Les colonies de fourmis ont non seulement la capacité de découvrir d’autres sources, mais aussi de basculer leur exploitation sur la source la plus favorable (en termes de qualité, de richesse et de distance). En effet, lorsqu’une fourmi découvre une nouvelle source, elle va pouvoir recruter d’autres individus qui décideront ou non de changer de piste en fonction de la qualité de la nourriture échangée par trophallaxie. En outre, et plus important, les phéromones s’évaporent: de ce fait, une piste courte étant marquée plus souvent qu’une piste longue, elle pourra être privilégiée au fil du temps.

 dans FOURMILa réussite des fourmis tient du parfait équilibre entre l’exploration et l’exploitation, entre une réaction négative et positive du système menant à son équilibre dynamique.

Dans cet exercice, les variables p1 et p2 jouent un rôle clé: dans la réalité elles se caractérisent par du bruit dans les organes sensoriels des fourmis qui peuvent les amener à perdre une piste, mais aussi par des considérations physiques: lorsque deux individus se croisent, l’un ou l’autre (ou parfois les deux) doit s’écarter de la piste, ce qui peut potentiellement l’amener à la perdre.

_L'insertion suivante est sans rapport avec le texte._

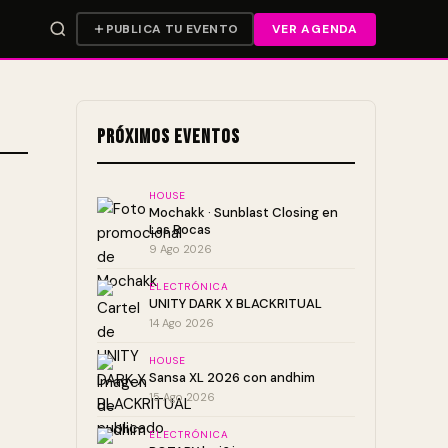
PUBLICA TU EVENTO
VER AGENDA
Próximos Eventos
HOUSE
Mochakk · Sunblast Closing en
Las Rocas
9 Ago 2026
ELECTRÓNICA
UNITY DARK X BLACKRITUAL
14 Ago 2026
HOUSE
Sansa XL 2026 con andhim
15 Ago 2026
ELECTRÓNICA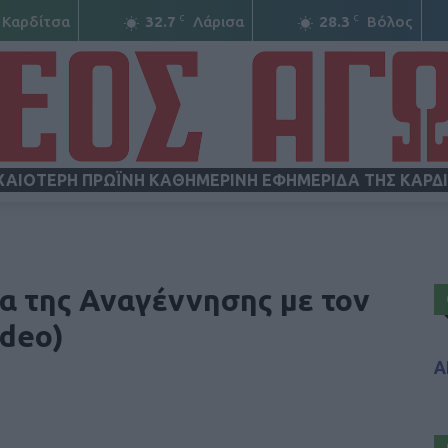
C
C
Καρδίτσα
32.7
Λάρισα
28.3
Βόλος
ΧΑΙΟΤΕΡΗ ΠΡΩΪΝΗ ΚΑΘΗΜΕΡΙΝΗ ΕΦΗΜΕΡΙΔΑ ΤΗΣ ΚΑΡΔ
ΝΕΟΣ
α της Αναγέννησης με τον
deo)
Α
ΑΓΩΝ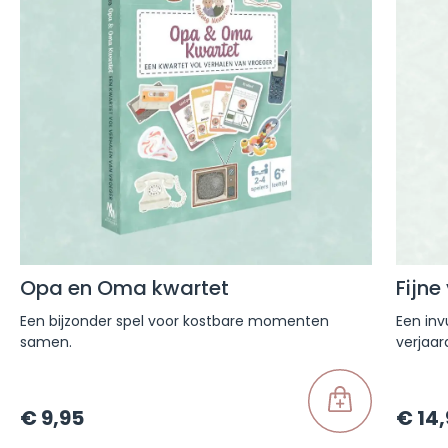
Opa en Oma kwartet
Fijne
Een bijzonder spel voor kostbare momenten
Een inv
samen.
verjaa
€
9,95
€
14,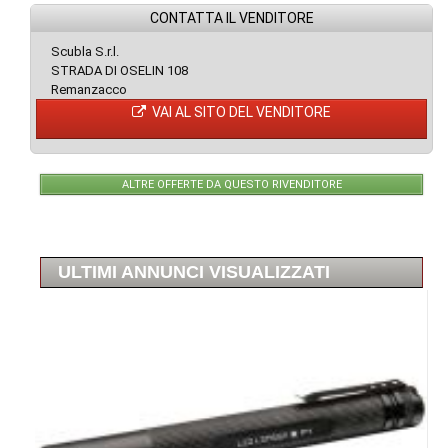
CONTATTA IL VENDITORE
Scubla S.r.l.
STRADA DI OSELIN 108
Remanzacco
VAI AL SITO DEL VENDITORE
ALTRE OFFERTE DA QUESTO RIVENDITORE
ULTIMI ANNUNCI VISUALIZZATI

Au niveau individuel, cet événement est négatif en ce qu’il réduit l’efficacité de l’exploitation d’une source, mais au niveau global cela peut amener un énorme bénéfice. Les paramètres étant multiples, ce bénéfice peut être difficile à chiffrer : une source peut n’être caractérisée que par sa teneur en sucre et sa distance. Il se peut aussi qu’elle soit plus éloignée qu’une autre, mais beaucoup plus facile d’accès, ou à l’abri des prédateurs. C’est le fait des systèmes complexes que d’intégrer de très nombreux paramètres qui les rendent alors instables et chaotiques.